Directive. The lines below that include "output" are to be found and copied.

Text-based design files

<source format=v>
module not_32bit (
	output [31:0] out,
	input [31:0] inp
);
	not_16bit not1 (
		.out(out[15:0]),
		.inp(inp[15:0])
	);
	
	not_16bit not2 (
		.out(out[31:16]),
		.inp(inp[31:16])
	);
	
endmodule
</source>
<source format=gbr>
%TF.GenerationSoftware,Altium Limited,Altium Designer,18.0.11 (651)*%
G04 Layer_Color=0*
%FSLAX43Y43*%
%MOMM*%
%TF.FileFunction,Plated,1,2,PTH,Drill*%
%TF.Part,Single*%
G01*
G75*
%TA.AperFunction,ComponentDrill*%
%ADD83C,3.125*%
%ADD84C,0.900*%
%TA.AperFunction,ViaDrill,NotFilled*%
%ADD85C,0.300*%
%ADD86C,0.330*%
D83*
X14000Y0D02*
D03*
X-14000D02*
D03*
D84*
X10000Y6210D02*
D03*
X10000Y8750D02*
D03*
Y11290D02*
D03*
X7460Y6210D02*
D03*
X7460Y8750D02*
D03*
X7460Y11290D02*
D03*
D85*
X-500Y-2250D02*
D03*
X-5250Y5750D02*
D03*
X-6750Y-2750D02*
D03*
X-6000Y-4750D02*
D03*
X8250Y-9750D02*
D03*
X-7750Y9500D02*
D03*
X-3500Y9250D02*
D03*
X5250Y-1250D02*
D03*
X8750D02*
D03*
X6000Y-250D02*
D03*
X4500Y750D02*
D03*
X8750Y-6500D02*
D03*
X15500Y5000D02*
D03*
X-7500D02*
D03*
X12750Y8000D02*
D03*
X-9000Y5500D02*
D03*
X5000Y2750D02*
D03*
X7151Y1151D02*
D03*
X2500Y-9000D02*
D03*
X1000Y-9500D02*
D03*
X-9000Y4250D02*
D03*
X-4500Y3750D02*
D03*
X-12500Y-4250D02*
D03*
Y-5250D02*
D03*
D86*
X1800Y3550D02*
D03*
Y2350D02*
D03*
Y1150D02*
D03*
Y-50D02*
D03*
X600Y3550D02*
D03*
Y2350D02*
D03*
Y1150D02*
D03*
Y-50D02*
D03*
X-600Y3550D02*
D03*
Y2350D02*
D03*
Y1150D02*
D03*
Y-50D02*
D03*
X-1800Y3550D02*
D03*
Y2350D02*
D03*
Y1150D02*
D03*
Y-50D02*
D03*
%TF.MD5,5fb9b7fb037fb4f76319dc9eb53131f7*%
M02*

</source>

---

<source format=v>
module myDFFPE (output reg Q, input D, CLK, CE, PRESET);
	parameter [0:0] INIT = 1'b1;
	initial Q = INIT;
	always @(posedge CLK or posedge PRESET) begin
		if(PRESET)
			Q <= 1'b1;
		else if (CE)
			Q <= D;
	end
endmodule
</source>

Reply.
	output [31:0] out,
module myDFFPE (output reg Q, input D, CLK, CE, PRESET);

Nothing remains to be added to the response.